Quoiqu'il en soit, "c'est un bon moment pour créer son entreprise car on est plus sûr de soi", estime l'experte. "C'est plus facile la deuxième fois", estime Armand Stemmer. "C'est plutôt plus simple car on sait comment ça se passe, on va très vite, on connaît les gens...", note Michel Gien.
"Il y a beaucoup plus de cheveux gris qu'il n'y paraît dans les aventures qui marchent...", constate Thierry de Vulpillières.
Financement : " certains ont des critères de jeunisme extrêmement forts "
Si la question du financement est délicate pour tout entrepreneur, la question est de savoir si, face aux investisseurs, l'âge constitue un atout ou un inconvénient. "Les investisseurs regardent la qualité du projet, sa rentabilité, la capacité de la personne à le mener à bien, estime Laurence Piganeau.
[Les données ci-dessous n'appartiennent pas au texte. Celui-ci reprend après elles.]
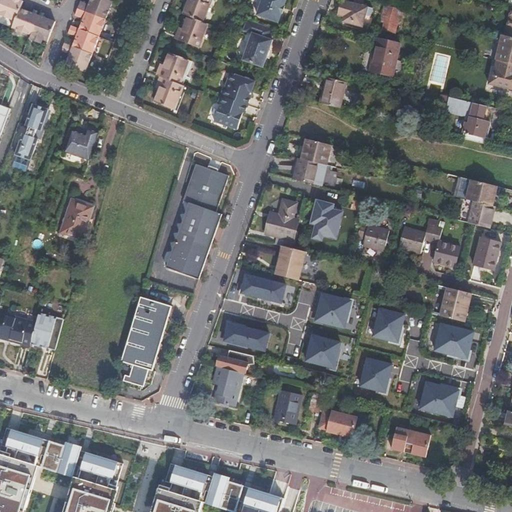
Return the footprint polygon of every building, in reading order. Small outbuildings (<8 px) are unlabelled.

Dans ce cadre, l'expérience est un plus. En revanche, le banquier va chercher des garanties - mais il vaut mieux éviter de mettre son patrimoine dans la balance...".
Une vision plutôt positive que ne partage pas Thierry de Vulpillières. "Certains investisseurs ont des critères de jeunisme extrêmement forts. Certains financeurs ont l'âge comme critère rédhibitoire", a-t-il constaté. De son côté, Michel Gien a financé son entreprise avec sa retraite, tandis que son associé, Christian Jacquemot, injectait ses indemnités Pôle Emploi dans l'entreprise. A cela s'ajoutent d'autres sources de financement, notamment Bpifrance.
"A 25 ans, à la sortie de l'école, tomber sur la bonne idée est assez rare. Après dix ans, on prend conscience des codes de l'environnement professionnel, des problèmes à résoudre. Quand on vient d'un grand groupe, à quarante ans on peut profiter d'un plan de restructuration et vivre pendant trois ans sur les financements de Pôle Emploi", remarque-t-il.
Quoiqu'il en soit, l'étape du financement apparaît "plus facile aujourd'hui qu'il y a trente ans" à Armand Stemmer, qui a financé son entreprise avec sa première société.